February 3, 2010

Toothache Symptoms and Diagnosis

Toothache Causes

A dental emergency or toothache may first present itself when eating something cold, hot or sweet. The most common cause of toothache – tooth decay – can leave vulnerable the interior pulp of the tooth (where the tissue and nerves are located). This can cause pain and irritation when eating or biting.

In addition to decay, toothache can be caused by a dental infection, gum disease, Bruxism (tooth grinding), trauma to the teeth, or an incorrect bite. In children, teething can also cause toothache.

Non-dental causes of toothache include sinus or ear infections, TMJ and generalized tension in the muscles of the face, all of which can mimic a toothache. However, these issues often include other symptoms, like headaches, not common in cases of toothache. More seriously, tooth and jaw pain also can be a symptom of heart diseases.

Toothache Symptoms and Diagnosis

A consultation with a dentist and possibly a medical doctor is the best way to determine the nature and cause of tooth pain and the best course of treatment. An appointment should be made with a dentist immediately if any of the following issues are observed:

  • obstructed or difficult breathing and/or swallowing
  • pain when biting down
  • fever
  • swelling around the tooth or at the painful site
  • an unpleasant discharge

This last one is critical as pus or foul discharge can indicate a dental emergency, like an abscess in the tooth which if left untreated could spread to the surrounding bone. Similarly, pus accompanied by swelling could also be symptom of gum disease, which can eventually cause bone loss in the mouth and jaw.

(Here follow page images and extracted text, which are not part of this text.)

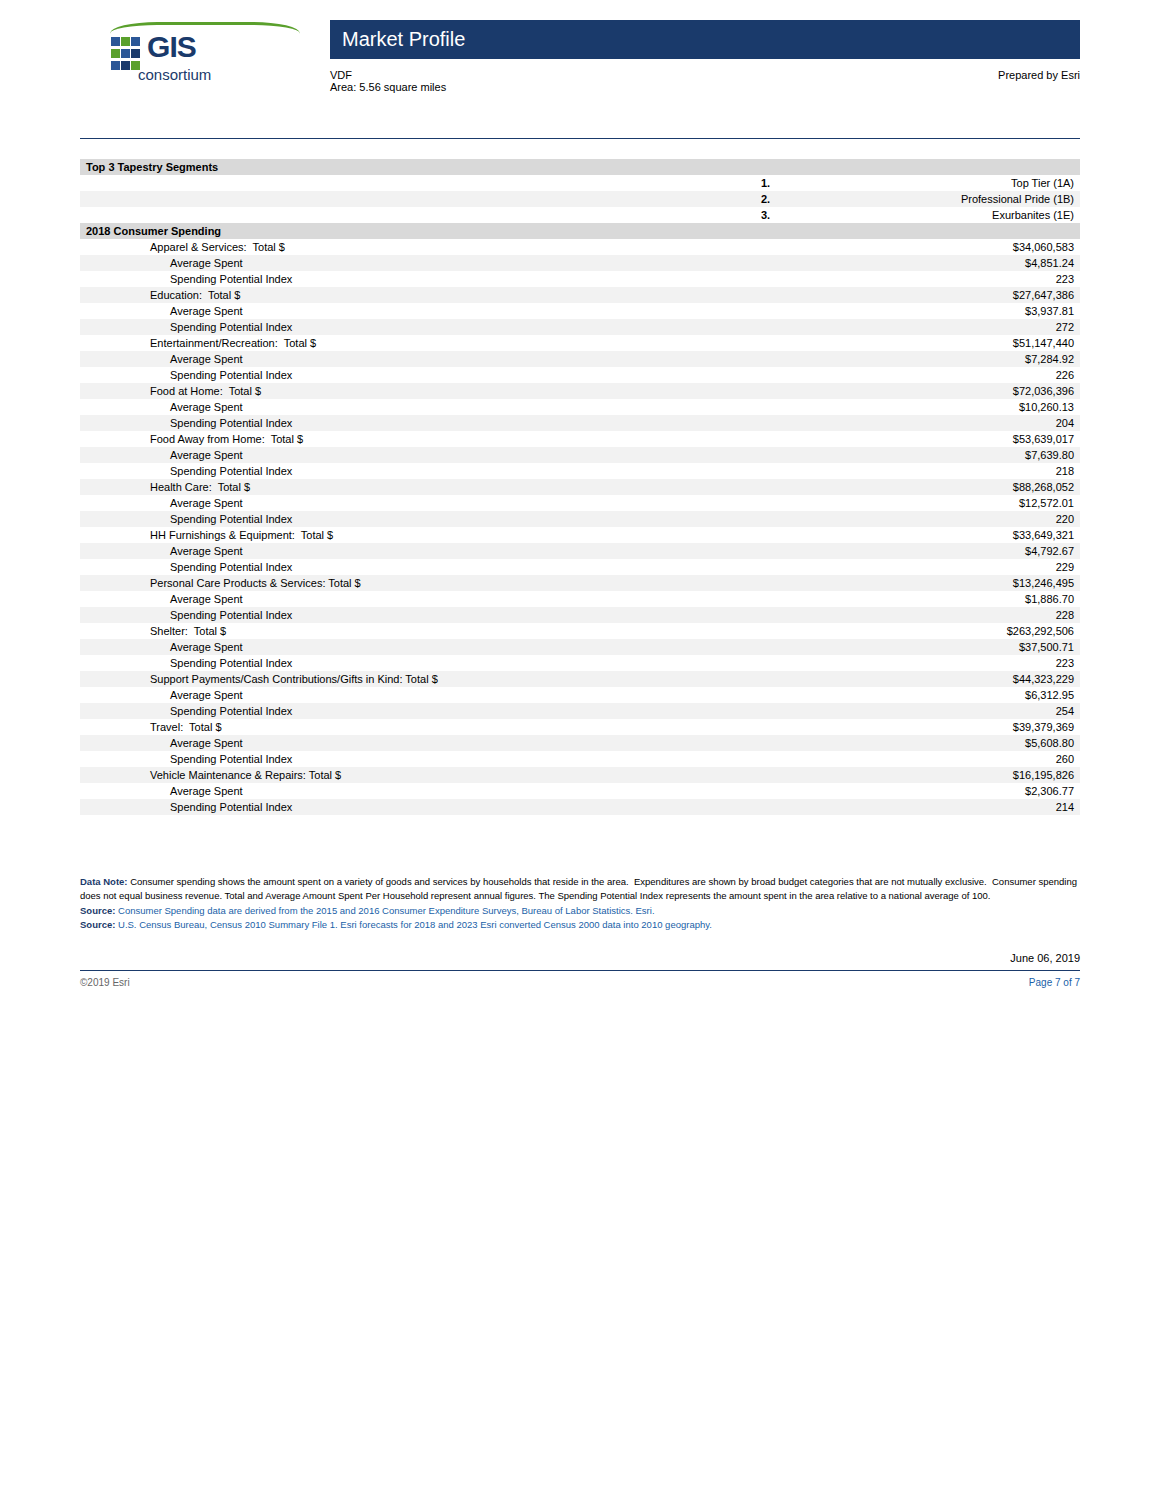GIS
consortium
Market Profile
VDF
Area: 5.56 square miles Prepared by Esri
| Top 3 Tapestry Segments |
| | 1. | Top Tier (1A) |
| | 2. | Professional Pride (1B) |
| | 3. | Exurbanites (1E) |
| 2018 Consumer Spending |
| Apparel & Services: Total $ | $34,060,583 |
| Average Spent | $4,851.24 |
| Spending Potential Index | 223 |
| Education: Total $ | $27,647,386 |
| Average Spent | $3,937.81 |
| Spending Potential Index | 272 |
| Entertainment/Recreation: Total $ | $51,147,440 |
| Average Spent | $7,284.92 |
| Spending Potential Index | 226 |
| Food at Home: Total $ | $72,036,396 |
| Average Spent | $10,260.13 |
| Spending Potential Index | 204 |
| Food Away from Home: Total $ | $53,639,017 |
| Average Spent | $7,639.80 |
| Spending Potential Index | 218 |
| Health Care: Total $ | $88,268,052 |
| Average Spent | $12,572.01 |
| Spending Potential Index | 220 |
| HH Furnishings & Equipment: Total $ | $33,649,321 |
| Average Spent | $4,792.67 |
| Spending Potential Index | 229 |
| Personal Care Products & Services: Total $ | $13,246,495 |
| Average Spent | $1,886.70 |
| Spending Potential Index | 228 |
| Shelter: Total $ | $263,292,506 |
| Average Spent | $37,500.71 |
| Spending Potential Index | 223 |
| Support Payments/Cash Contributions/Gifts in Kind: Total $ | $44,323,229 |
| Average Spent | $6,312.95 |
| Spending Potential Index | 254 |
| Travel: Total $ | $39,379,369 |
| Average Spent | $5,608.80 |
| Spending Potential Index | 260 |
| Vehicle Maintenance & Repairs: Total $ | $16,195,826 |
| Average Spent | $2,306.77 |
| Spending Potential Index | 214 |
Data Note: Consumer spending shows the amount spent on a variety of goods and services by households that reside in the area. Expenditures are shown by broad budget categories that are not mutually exclusive. Consumer spending does not equal business revenue. Total and Average Amount Spent Per Household represent annual figures. The Spending Potential Index represents the amount spent in the area relative to a national average of 100.
Source: Consumer Spending data are derived from the 2015 and 2016 Consumer Expenditure Surveys, Bureau of Labor Statistics. Esri.
Source: U.S. Census Bureau, Census 2010 Summary File 1. Esri forecasts for 2018 and 2023 Esri converted Census 2000 data into 2010 geography.
June 06, 2019
©2019 Esri Page 7 of 7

In the case of a dental emergency like an infected tooth, a dentist may need to remove the tooth or perform a root canal, removing the affected nerves and tissues from the interior of the tooth. During a consultation of this kind, a dentist will thoroughly examine the patient’s mouth and teeth, looking for any swelling or discoloration or visible damage to the teeth. He or she may also order X-Rays to check for problems in the interior of the teeth or the bones, like an impacted tooth, or for damage located between the teeth and thus not visible during a standard inspection. For less advanced infections and other types of dental damage, a dentist may prescribe antibiotics or pain relievers to speed the healing process and reduce discomfort.